A defesa do deputado Rodrigo Bacellar (União Brasil), preso nesta quarta-feira pela Polícia Federal, afirma que o parlamentar está confiante de que a Assembleia Legislativa do Rio de Janeiro (Alerj) não irá referendar a decisão que determinou sua prisão. Cabe à Casa decidir se mantém ou revoga a detenção, antes de o caso seguir para análise do plenário do Supremo Tribunal Federal (STF). As informações são do jornal Extra.

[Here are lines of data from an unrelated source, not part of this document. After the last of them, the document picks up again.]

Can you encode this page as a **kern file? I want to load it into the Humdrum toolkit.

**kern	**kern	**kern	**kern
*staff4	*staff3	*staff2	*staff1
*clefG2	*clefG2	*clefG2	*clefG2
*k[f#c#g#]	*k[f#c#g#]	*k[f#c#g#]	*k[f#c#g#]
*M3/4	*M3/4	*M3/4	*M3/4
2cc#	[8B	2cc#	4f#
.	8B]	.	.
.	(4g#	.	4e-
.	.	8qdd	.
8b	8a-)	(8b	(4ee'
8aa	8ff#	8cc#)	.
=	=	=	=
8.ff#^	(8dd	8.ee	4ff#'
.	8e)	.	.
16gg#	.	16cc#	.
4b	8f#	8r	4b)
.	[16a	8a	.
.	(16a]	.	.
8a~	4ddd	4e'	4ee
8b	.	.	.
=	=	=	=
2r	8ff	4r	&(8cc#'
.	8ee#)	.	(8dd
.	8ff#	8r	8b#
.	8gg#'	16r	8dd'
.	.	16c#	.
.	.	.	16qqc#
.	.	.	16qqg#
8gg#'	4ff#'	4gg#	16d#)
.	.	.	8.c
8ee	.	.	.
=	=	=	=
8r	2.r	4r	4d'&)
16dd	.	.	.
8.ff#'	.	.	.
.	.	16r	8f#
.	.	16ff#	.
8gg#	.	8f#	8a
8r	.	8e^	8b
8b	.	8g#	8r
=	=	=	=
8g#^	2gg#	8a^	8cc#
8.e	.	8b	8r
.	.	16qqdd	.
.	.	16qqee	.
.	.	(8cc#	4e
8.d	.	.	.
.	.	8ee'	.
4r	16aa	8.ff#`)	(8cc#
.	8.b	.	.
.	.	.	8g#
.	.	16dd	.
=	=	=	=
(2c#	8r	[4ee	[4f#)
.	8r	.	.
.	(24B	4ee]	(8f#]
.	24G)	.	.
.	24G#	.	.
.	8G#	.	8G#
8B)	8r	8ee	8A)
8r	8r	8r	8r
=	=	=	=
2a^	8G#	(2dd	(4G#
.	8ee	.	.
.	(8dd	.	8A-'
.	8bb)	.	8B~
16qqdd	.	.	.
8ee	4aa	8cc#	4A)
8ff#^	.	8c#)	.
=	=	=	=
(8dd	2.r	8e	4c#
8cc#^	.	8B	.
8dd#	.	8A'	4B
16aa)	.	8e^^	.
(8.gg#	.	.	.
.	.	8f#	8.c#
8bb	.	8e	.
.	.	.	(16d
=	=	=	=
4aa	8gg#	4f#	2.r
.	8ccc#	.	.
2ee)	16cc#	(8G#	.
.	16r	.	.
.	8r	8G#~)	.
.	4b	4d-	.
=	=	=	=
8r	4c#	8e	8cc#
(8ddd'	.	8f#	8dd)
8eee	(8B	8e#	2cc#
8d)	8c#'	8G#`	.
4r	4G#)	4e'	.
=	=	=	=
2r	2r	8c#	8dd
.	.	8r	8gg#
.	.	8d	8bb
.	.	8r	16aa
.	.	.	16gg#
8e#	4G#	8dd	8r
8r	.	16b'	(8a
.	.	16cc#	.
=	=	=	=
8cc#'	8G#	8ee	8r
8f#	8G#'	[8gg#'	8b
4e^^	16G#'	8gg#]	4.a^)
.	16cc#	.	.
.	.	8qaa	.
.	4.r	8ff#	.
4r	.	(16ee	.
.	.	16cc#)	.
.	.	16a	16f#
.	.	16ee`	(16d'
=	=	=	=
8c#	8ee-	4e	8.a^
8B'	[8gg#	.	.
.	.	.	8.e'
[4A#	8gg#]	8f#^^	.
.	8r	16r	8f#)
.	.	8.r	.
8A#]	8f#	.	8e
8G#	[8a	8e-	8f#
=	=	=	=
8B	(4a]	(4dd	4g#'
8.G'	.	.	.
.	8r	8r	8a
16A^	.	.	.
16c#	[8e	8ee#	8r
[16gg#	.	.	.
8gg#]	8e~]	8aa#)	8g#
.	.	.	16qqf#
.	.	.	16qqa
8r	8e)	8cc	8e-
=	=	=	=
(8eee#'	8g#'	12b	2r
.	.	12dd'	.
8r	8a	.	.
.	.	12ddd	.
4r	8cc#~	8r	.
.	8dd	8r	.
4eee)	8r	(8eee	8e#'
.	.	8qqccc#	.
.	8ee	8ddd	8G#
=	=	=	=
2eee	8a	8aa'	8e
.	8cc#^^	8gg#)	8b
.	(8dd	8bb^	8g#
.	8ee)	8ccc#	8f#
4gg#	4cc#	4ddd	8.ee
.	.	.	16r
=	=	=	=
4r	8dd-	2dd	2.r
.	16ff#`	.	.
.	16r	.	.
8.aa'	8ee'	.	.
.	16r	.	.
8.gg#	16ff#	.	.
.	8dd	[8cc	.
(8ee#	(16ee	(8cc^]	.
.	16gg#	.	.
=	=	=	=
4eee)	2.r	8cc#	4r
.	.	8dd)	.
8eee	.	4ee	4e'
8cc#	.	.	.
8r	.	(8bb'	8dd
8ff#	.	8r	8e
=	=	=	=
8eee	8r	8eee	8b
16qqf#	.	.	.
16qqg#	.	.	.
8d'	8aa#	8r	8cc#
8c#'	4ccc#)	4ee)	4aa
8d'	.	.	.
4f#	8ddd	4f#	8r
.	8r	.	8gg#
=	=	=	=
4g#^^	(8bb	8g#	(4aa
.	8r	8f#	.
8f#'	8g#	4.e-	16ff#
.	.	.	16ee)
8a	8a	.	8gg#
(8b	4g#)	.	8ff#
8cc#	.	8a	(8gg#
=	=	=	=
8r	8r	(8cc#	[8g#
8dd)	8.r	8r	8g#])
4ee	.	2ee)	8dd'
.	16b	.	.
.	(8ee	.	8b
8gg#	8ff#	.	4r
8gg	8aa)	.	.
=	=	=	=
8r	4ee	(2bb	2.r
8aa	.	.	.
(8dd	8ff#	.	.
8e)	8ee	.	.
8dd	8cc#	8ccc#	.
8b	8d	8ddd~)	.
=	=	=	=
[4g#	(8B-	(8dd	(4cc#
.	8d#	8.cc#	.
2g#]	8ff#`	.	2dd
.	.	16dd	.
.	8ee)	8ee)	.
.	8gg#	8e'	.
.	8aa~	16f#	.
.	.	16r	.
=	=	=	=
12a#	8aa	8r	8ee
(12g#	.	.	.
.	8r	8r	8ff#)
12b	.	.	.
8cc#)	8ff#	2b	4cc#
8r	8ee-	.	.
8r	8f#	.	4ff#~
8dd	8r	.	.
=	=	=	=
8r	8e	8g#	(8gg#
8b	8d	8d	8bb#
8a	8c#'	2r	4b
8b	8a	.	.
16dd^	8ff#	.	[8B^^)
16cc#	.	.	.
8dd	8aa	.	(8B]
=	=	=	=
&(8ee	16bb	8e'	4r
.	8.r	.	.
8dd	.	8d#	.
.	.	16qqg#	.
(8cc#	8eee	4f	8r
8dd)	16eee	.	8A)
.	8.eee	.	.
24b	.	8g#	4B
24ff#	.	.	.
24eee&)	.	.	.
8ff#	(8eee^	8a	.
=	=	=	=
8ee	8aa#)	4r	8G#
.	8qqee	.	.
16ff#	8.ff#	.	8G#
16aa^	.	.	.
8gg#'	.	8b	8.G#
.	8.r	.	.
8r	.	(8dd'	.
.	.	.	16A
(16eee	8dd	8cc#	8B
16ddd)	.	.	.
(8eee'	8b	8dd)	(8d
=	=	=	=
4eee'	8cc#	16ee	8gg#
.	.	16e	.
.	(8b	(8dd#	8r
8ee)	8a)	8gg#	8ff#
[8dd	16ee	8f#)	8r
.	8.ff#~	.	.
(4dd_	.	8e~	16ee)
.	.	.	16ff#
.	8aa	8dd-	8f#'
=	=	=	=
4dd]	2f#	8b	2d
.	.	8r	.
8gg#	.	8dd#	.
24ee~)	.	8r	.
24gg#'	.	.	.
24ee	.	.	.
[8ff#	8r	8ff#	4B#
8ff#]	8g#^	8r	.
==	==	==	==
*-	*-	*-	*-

Na saída da Superintendência da PF no Rio, o advogado Bruno Borragine relatou ter conversado com o deputado e insistiu que não há motivos para a prisão.
“Conversei rapidamente com ele. Ele está bem. Está confiante de que amanhã a Assembleia Legislativa não vai referendar a prisão. A defesa ainda não teve acesso à íntegra da decisão que decretou a prisão dele, mas consideramos que a prisão se apresenta totalmente desproporcional, já que Rodrigo não praticou nenhuma conduta ativa para tentar burlar a Justiça e o processo. E nem muito menos para auxiliar nem vincular o perdimento ou destruição de provas”, declarou Bruno Borragine.
Pelo rito interno, a prisão será analisada primeiro pela Comissão de Constituição e Justiça (CCJ) da Alerj. O colegiado, formado por sete deputados e presidido por Rodrigo Amorim (União Brasil), vota um parecer sobre o caso. Em seguida, o relatório vai a plenário, onde os 70 deputados decidem se mantêm ou revogam a prisão.
Para que a detenção de Rodrigo Bacellar seja derrubada, o parecer pela revogação precisa de, no mínimo, 36 votos — metade mais um dos parlamentares da Casa.